WORK REQUEST
Pull out each line of the records holding the string "parameter".

MATERIAL SHOWN
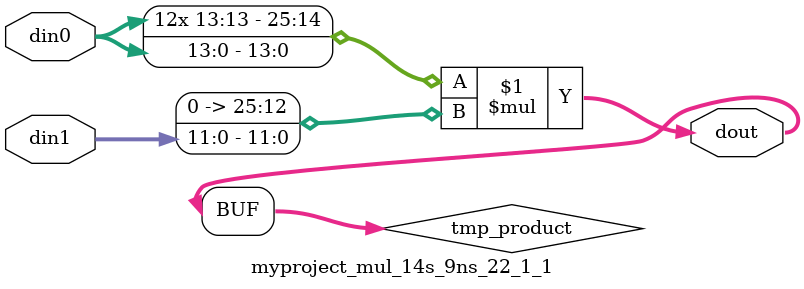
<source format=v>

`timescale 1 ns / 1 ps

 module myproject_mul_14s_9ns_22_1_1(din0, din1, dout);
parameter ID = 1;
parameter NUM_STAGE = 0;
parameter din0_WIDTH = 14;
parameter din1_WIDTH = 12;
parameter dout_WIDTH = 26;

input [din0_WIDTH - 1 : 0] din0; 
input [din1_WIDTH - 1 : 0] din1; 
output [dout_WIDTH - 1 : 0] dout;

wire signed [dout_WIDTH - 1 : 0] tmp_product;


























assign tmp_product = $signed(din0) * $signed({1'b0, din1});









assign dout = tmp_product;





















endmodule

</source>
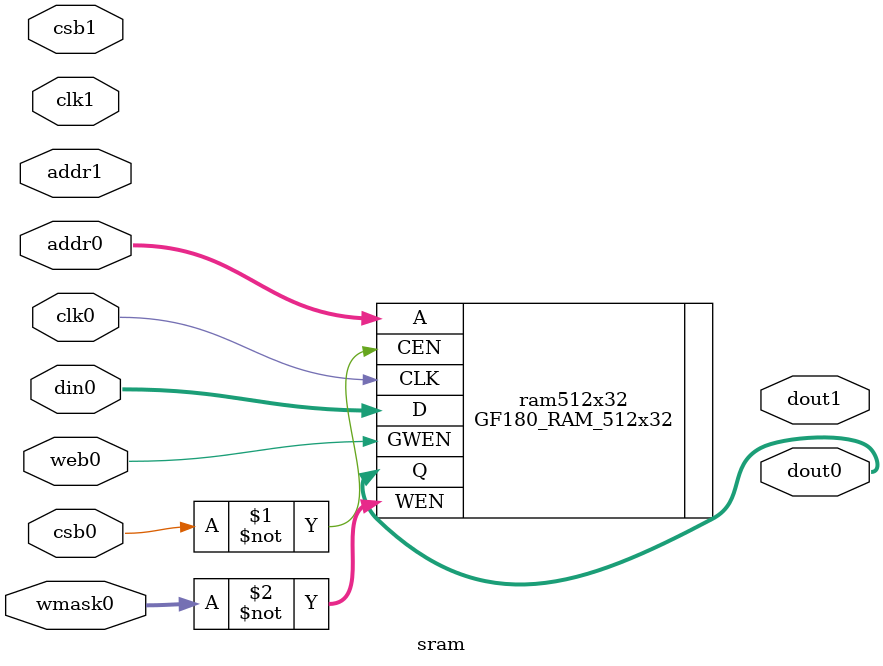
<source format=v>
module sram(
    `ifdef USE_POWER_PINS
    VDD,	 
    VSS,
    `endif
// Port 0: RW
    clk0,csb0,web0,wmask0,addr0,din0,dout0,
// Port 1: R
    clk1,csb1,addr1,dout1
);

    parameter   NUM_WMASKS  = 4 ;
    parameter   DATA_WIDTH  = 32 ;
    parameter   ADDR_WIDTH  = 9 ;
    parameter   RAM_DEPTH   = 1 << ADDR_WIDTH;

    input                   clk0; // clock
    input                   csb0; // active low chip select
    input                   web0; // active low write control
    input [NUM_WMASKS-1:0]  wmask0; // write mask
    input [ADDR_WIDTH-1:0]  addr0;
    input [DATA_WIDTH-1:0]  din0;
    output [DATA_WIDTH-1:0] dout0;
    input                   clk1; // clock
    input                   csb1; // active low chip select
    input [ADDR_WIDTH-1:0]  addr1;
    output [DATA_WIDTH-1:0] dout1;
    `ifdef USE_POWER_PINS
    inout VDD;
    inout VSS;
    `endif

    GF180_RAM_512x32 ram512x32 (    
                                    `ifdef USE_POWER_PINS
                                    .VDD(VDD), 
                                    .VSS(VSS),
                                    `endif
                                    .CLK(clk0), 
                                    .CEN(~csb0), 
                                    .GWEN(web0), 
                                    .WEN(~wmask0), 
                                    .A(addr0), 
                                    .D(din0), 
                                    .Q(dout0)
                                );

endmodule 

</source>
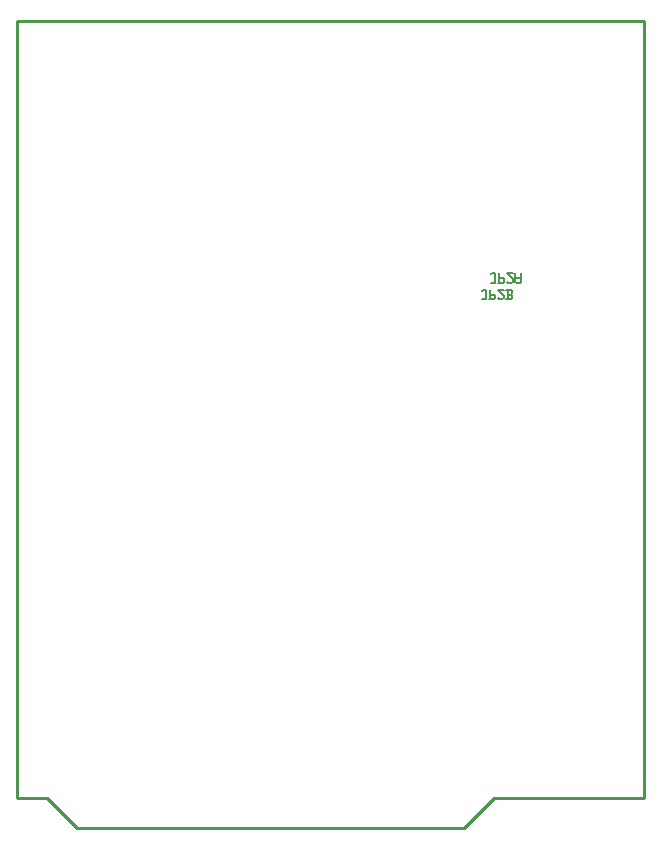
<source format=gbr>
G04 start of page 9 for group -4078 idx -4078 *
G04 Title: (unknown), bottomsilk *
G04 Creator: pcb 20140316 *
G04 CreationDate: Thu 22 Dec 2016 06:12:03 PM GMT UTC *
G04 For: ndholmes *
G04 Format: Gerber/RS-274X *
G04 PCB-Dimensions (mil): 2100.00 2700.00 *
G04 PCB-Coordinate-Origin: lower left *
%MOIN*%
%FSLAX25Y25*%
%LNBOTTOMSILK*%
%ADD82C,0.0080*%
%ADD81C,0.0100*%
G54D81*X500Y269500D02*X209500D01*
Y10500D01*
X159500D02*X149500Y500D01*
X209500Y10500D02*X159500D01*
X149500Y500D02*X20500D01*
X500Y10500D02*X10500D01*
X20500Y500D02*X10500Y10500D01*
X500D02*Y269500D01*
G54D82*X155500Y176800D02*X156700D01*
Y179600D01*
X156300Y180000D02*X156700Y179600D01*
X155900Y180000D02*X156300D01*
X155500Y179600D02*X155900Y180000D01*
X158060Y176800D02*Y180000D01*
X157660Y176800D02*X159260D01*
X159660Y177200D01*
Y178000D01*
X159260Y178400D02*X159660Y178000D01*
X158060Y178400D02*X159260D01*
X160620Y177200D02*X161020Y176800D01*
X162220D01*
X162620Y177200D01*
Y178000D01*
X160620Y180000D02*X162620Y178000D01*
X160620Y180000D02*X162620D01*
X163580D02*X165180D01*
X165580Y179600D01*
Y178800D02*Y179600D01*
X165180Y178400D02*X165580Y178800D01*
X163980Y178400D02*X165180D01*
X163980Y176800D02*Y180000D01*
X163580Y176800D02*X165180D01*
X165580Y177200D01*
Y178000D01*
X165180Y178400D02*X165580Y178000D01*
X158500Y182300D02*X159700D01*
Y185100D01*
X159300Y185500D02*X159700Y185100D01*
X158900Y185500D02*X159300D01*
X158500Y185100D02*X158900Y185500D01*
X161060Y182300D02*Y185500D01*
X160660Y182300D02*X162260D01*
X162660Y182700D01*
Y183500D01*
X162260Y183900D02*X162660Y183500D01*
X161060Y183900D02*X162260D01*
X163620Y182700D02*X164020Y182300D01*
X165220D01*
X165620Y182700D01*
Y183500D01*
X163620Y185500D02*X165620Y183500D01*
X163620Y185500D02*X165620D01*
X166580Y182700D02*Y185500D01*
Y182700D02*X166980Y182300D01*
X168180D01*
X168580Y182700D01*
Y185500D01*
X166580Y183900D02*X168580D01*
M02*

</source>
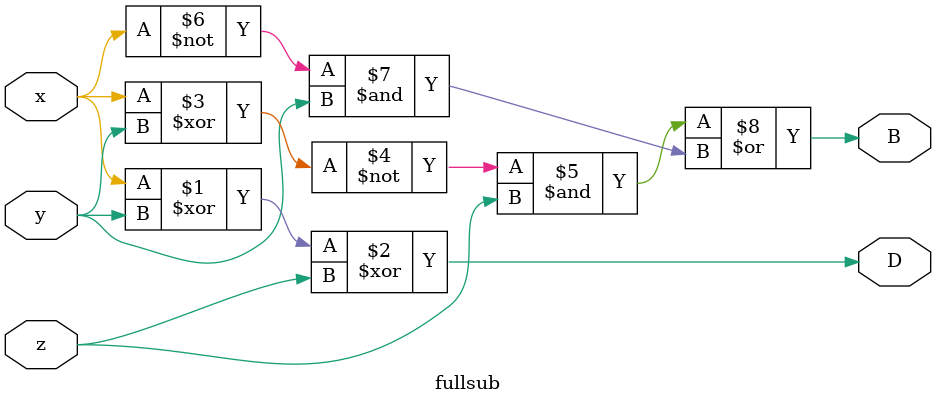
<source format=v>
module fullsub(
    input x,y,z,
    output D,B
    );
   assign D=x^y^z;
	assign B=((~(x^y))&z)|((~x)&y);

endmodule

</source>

...

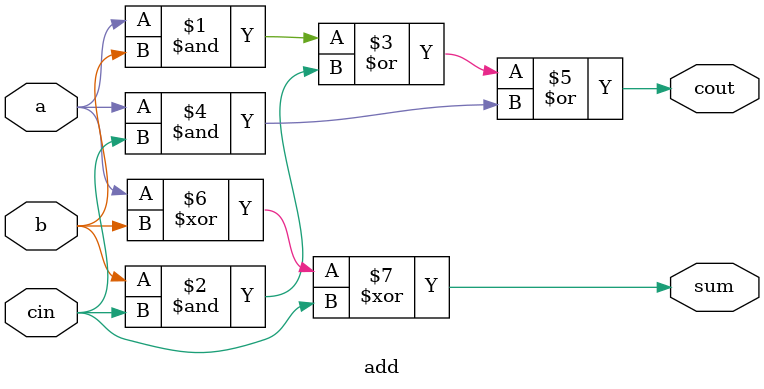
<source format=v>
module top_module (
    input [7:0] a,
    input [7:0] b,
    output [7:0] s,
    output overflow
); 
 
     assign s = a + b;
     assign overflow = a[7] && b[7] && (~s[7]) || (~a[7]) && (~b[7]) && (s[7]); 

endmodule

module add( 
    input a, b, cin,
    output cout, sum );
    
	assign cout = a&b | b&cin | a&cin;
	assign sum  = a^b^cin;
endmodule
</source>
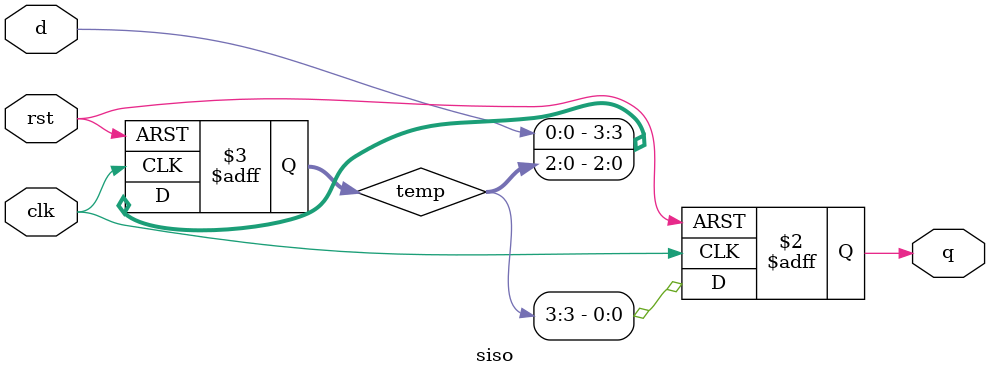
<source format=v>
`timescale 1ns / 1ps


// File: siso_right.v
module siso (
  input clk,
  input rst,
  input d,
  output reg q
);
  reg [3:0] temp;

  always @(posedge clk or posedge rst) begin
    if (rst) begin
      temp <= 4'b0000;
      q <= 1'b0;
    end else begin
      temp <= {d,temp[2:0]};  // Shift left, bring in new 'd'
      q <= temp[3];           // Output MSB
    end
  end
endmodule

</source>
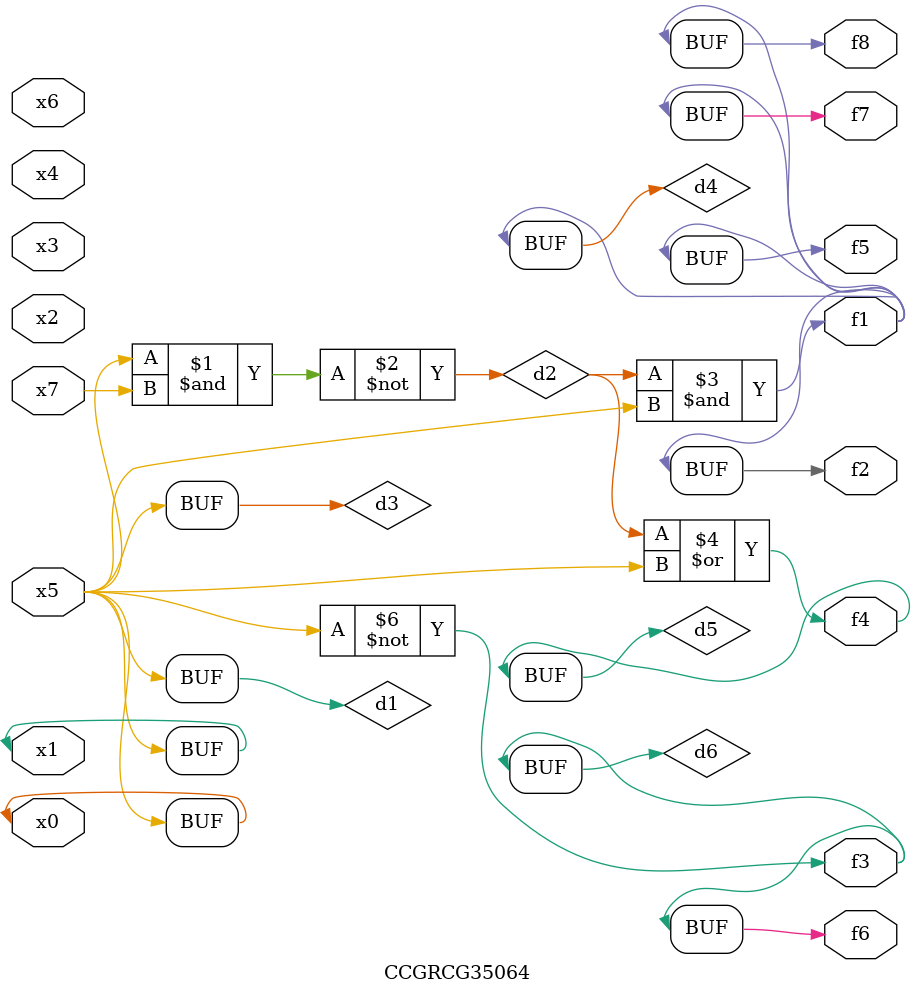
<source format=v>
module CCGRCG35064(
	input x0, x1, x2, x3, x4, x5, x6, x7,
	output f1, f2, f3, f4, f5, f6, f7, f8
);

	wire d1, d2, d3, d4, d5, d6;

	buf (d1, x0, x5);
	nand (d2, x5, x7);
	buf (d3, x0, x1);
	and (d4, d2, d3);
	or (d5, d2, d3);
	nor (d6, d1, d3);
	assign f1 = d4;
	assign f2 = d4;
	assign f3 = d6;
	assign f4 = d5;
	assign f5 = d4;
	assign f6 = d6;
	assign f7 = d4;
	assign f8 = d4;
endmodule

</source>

TASK SOLUTION
parameter ID = 1;
parameter NUM_STAGE = 0;
parameter din0_WIDTH = 14;
parameter din1_WIDTH = 12;
parameter dout_WIDTH = 26;
    parameter   NUM_WMASKS  = 4 ;
    parameter   DATA_WIDTH  = 32 ;
    parameter   ADDR_WIDTH  = 9 ;
    parameter   RAM_DEPTH   = 1 << ADDR_WIDTH;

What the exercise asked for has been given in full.